::: Extract to read :::
I agree with Mike above. Elevado and Carmelita will be default residential streets…which means Norma Triangle (specifically Cynthia St) will become a bigger nightmare.

Josh Kurpies
Josh Kurpies
3 years ago

Robert Muniz, I do not know for sure, but I believe you may be mistaken about Metro owning the public parking garages along the south side of Santa Monica Boulevard. I attended most of the hearings during the BH City Council deliberations on this matter and those garages were often discussed, but I was given the impression that they were privately owned and not owned by the City or any other government agency. Please clarify if I am misunderstanding. Thanks!

Robert Muniz
3 years ago

Amazing, no traffic flow improvements but spending the money anyway. Why bother. They’ve fought doing the work for 20 years because the residents along the parkway don’t want the cars any closer to their homes. Those city parking garages are actually owned by Metro, they should be torn down and the street expanded if they don’t want to give up some of their precious green space (read land that keeps the undesirables further from my house).

Mike
Mike
3 years ago

Looks like Elevado and Carmelita will get a lot more traffic.

WeHo Resident
WeHo Resident
3 years ago

This will have a major impact on folks who take buses through/to Bev Hills. It will affect at least 5 major lines. I work in Century City and this will at least double my commute time – which is already an hour going home to WeHo, even with leaving work at 4:30. Of course, Metro doesn’t have the common sense (or consideration for passengers) to draw up a contingency plan to avoid the gridlock this will cause.

Creative One
Creative One
3 years ago

@ J Simmons

The subway dig runs under BH High School, not SMB. Courts have rejected Beverly Hills request to have the line routed under SMB. Besides, all subway construction (except around stations) is tunnel-bored, not cut/cover — little disruption to surface street.

oceanbreeze
oceanbreeze
3 years ago

Beverly Hills is 100% bass ackwards on this one, as usual. They are so worried about criminals on bikes. Cars are going to decline as a transportation mode in the coming years so we need to be forward thinking.

kayaytche
kayaytche
3 years ago

I echo the frustrations above. BH is really showing its true colors by not replacing the “parkland” with extra car and bike lanes. It’s a shame that the city can’t be overruled by the county or LA or some other governing body.

Ben McCormick
Ben McCormick
3 years ago

I agree with Lynn. Any major roadway reconstruction project that does not include bike lanes is selfish and short-sighted!

J Simmons
J Simmons
3 years ago

If I’m not mistaken, the line runs west on Wilshire to Sa.ta Monica Blvd. Then it “turns” onto SMB only after the Wilshire crossing. Thus I won’t go down smb from weho to Wilshire, so that median and extra lane idea is moot to the subway dig plan.

Robert Switzer
Robert Switzer
3 years ago

Just as West Hollywood’s reconstruction of the portion of Santa Monica Boulevard within its borders disrupted traffic and business for more than a year, we have no chice but to suffer through the work by Beverly Hills on its segment. As our street infrastructure ages, the reality is that there will be more resurfacing disruptions elsewhere.

Lynn
Lynn
3 years ago

Really? No bike lines? That’s a major thoroughfare for anyone travelling from West Hollywood to Beverly Hills and Westwood. Even though it’s very flat and direct (perfect for biking), it’s currently very dangerous for bikers. We shouldn’t be expanding capabilities for drivers, we should be thinking about alternate transportation options and relieving congestion.
:::
■ Written task
Please say which two streets Mike expects to get a lot more traffic, according to the comment thread above.
::: Records supplied :::
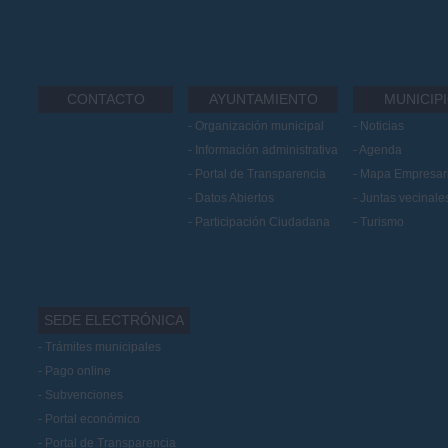
CONTACTO
AYUNTAMIENTO
MUNICIP
Organización municipal
Noticias
Información administrativa
Agenda
Portal de Transparencia
Mapa Empresari
Datos Abiertos
Juntas vecinale
Participación Ciudadana
Turismo
SEDE ELECTRÓNICA
Trámites municipales
Pago online
Subvenciones
Portal económico
Portal de Transparencia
:::
■ Exercise solution
Elevado and Carmelita.